## Task objective
Restate word for word the line containing "The attribute indicates" and every following line in the material below, up to and including the last one.

## Raw data

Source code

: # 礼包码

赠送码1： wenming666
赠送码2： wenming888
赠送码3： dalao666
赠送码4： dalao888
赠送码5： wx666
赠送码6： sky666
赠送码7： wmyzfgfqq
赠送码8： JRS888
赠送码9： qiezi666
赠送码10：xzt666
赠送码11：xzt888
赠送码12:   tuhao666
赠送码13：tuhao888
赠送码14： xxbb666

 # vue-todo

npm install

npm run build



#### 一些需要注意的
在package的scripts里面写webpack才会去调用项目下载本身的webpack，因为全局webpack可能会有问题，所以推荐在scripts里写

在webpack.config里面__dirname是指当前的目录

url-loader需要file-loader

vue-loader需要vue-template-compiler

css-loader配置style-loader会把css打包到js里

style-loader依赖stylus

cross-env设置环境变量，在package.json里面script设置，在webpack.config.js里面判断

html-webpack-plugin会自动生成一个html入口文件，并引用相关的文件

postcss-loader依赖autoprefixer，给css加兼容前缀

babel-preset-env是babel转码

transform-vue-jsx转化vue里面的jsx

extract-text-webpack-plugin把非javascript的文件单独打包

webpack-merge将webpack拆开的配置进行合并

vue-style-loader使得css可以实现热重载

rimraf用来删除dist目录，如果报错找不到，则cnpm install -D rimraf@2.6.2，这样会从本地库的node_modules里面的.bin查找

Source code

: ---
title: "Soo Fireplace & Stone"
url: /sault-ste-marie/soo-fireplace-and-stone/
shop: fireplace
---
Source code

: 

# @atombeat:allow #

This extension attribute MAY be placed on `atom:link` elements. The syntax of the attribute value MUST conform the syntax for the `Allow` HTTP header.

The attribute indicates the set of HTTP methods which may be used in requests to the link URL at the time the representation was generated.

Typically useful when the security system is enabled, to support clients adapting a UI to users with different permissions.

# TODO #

## Task answer
The attribute indicates the set of HTTP methods which may be used in requests to the link URL at the time the representation was generated.

Typically useful when the security system is enabled, to support clients adapting a UI to users with different permissions.

# TODO #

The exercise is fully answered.